ENERJİ BAĞIMSIZLIĞINDA TARİHİ DÖNÜŞÜM
Parlamenter Gazeteci ve Yazarlar Birliği Başkan Yardımcısı Ekrem Çelebi, Türkiye’nin karşı karşıya olduğu küresel krizlere rağmen ekonomik, sosyal ve stratejik atılımlarını kararlılıkla sürdürdüğünü belirterek, üretim, yatırım ve istihdam eksenli kalkınma politikalarının, refahın tabana yayılmasını sağladığını, güçlü sosyal politikalarla toplumsal dayanışmanın da tahkim edildiğini kayda geçirdi.

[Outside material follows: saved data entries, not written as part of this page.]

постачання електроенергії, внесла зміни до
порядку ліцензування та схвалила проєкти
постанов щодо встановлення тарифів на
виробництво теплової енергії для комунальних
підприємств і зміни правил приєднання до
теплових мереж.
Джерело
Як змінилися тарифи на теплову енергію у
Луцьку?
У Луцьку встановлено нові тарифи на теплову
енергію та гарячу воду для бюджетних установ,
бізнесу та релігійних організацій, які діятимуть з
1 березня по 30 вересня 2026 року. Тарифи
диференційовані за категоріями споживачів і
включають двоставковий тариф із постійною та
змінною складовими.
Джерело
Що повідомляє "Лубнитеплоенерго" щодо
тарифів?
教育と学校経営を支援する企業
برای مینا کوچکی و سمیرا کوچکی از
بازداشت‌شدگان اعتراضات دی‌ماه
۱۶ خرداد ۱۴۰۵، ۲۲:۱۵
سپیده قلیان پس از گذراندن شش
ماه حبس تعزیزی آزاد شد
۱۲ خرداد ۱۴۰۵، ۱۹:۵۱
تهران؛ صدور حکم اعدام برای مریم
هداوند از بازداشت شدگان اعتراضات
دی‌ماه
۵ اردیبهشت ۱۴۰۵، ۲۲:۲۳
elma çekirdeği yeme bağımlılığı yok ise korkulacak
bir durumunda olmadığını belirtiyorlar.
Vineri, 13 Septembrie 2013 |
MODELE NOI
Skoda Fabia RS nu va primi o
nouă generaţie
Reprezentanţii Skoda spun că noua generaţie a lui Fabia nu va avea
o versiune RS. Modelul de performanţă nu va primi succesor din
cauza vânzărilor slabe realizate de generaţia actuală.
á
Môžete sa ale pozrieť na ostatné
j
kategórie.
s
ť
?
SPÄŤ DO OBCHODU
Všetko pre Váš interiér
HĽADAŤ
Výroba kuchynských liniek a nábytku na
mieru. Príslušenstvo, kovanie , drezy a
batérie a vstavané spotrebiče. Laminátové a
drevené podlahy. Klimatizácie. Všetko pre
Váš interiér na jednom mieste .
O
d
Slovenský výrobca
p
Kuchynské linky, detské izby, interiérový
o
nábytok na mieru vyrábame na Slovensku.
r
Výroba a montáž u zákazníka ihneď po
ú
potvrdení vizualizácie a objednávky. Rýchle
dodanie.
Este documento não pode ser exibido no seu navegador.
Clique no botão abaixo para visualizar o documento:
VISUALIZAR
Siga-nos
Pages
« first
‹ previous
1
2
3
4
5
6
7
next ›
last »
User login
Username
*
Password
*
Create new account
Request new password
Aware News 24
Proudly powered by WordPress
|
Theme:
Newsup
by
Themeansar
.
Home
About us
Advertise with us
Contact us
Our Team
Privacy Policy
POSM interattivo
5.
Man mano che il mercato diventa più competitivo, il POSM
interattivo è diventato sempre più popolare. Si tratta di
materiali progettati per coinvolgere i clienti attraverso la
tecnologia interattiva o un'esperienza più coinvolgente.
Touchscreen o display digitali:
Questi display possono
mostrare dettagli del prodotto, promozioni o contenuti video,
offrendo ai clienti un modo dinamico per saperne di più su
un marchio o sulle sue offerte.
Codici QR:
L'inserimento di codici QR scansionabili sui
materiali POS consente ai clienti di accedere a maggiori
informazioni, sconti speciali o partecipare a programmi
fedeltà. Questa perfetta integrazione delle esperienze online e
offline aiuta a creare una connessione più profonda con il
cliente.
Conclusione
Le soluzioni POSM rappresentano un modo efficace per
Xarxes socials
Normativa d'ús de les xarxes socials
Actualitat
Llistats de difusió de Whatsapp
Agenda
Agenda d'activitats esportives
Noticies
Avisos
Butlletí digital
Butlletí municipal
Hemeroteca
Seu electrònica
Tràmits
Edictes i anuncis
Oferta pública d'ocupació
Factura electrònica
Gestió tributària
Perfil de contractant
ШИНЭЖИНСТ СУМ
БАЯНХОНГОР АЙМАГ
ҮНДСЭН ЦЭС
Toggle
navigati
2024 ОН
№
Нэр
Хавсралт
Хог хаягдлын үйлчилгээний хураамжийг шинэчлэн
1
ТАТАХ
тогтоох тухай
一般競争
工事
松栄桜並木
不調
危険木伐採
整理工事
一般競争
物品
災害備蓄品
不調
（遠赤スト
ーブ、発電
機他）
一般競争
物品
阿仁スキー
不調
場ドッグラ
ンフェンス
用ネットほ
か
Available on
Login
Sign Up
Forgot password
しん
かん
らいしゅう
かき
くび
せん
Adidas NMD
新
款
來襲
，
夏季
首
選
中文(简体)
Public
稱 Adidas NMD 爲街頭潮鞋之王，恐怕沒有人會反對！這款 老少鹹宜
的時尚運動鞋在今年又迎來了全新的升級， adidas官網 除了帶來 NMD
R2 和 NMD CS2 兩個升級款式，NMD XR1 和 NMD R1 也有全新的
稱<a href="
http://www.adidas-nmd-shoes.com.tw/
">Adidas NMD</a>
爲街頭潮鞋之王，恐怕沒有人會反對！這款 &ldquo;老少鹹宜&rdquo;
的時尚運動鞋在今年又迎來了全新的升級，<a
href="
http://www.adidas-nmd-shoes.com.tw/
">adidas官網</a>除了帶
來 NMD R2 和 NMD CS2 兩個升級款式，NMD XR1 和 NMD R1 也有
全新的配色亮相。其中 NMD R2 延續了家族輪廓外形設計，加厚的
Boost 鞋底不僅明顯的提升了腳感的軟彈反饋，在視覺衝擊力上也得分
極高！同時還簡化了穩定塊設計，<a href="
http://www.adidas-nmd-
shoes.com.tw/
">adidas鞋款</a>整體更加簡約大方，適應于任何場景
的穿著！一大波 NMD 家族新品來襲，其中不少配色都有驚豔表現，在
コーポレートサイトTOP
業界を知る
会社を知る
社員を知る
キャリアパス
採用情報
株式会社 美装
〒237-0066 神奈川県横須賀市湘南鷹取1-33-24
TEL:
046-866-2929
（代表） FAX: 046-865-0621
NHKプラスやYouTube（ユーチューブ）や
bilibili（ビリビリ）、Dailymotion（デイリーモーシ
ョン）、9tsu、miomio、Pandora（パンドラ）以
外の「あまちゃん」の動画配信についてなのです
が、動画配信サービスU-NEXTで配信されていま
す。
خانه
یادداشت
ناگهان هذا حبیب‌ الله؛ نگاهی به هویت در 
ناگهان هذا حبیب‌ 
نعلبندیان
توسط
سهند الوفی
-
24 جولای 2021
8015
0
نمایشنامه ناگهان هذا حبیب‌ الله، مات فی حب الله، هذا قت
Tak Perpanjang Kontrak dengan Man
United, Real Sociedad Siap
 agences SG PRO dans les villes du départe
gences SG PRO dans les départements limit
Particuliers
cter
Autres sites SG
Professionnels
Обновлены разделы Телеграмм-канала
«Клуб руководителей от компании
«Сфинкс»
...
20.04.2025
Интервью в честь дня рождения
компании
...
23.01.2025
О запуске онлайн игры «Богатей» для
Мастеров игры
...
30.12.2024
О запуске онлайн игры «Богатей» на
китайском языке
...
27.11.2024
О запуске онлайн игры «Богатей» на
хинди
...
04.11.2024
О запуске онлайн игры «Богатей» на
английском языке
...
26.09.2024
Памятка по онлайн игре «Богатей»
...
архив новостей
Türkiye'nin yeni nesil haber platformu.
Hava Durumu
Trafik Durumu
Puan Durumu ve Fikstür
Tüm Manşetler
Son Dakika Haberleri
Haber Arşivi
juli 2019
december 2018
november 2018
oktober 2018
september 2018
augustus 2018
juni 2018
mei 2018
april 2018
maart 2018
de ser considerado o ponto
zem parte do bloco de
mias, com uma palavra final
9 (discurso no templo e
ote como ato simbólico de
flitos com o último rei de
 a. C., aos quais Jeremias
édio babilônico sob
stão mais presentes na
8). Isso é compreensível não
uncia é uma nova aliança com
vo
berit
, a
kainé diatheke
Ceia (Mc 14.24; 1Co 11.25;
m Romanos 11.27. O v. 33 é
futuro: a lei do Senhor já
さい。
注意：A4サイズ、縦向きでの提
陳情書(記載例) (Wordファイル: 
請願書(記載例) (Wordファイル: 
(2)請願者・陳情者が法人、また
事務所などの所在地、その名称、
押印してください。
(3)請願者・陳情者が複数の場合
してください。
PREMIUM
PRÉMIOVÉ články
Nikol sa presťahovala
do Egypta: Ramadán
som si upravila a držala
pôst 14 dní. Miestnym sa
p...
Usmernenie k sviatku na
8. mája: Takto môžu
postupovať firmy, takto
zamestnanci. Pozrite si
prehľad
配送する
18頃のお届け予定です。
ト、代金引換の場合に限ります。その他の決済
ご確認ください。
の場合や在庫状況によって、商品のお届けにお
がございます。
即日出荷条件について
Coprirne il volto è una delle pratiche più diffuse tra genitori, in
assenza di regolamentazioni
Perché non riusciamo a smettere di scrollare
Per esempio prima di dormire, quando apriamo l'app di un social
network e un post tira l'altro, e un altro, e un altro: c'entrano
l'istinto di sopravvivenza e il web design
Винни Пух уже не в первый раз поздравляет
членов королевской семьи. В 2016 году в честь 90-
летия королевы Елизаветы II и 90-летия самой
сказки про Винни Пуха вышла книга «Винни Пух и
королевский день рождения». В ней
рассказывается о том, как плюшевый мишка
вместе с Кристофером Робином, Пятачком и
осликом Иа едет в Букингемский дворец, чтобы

Yenilenebilir enerji, yerli üretim ve yerli madenlerin değerlendirilmesi başta olmak üzere Türkiye’nin hem enerji bağımsızlığı hem de teknoloji odaklı ihracat vizyonu sayesinde dünyadaki belirsizlik ortamında pozitif ayrıştığını dile getiren Çelebi, “Yalnızca ekonomik değil, stratejik olarak da bağımsızlık yolunda tarihi adımlar atılmakta, enerji sahalarında her yeni sondaj bir kararlılık beyanı, her üretim hattı ithalata vurulan bir darbedir,” dedi.
Enerji güvenliği alanındaki gelişmelere dikkat çeken Çelebi, ülkenin kendi kaynaklarına güvenerek Karadeniz ve Güneydoğu’daki stratejik rezervlerini ekonomiye kazandırdığını, nükleer enerji projelerinde ise deneme üretim aşamasına geçildiğini ifade etti. Enerji dönüşümünün aynı zamanda bir zihniyet devrimi olduğuna dikkat çekti.
İHRACATTA YÜKSEK TEKNOLOJİ HAMLESİ VE TOPLUMSAL SAĞDUYU
Çelebi, Türkiye’nin ihracatta yüksek katma değerli ürünlere yöneldiğini, teknoloji ve savunma sanayi ihracatındaki yükselişin bu stratejinin sonuç verdiğini gösterdiğini belirtti. İhracatın artış eğiliminde olduğunu, bunun da ülkenin küresel ticaretteki payını genişlettiğini vurguladı.
Bölgesel güvenlik ve toplumsal barış konularında da değerlendirmelerde bulunan Çelebi, “Toplumun ortak sağduyusu, siyasal provokasyonlara en güçlü cevaptır. Türkiye’nin hedefi; terörün tüm biçimlerini tasfiye eden, kardeşliği esas alan bir yeni toplumsal sözleşme inşa etmektir,” ifadelerini kullandı.
Günlük gelişmelerin de Türkiye’nin kararlı yürüyüşünü teyit ettiğini kaydeden Çelebi, uluslararası diplomatik ilişkilerden enerji keşiflerine, kamu düzenini bozanlara karşı yürütülen etkin adli süreçlerden ekonomik istikrarın korunmasına kadar pek çok alanda istikrarlı ve proaktif bir yönetim anlayışının sürdürüldüğünü belirtti.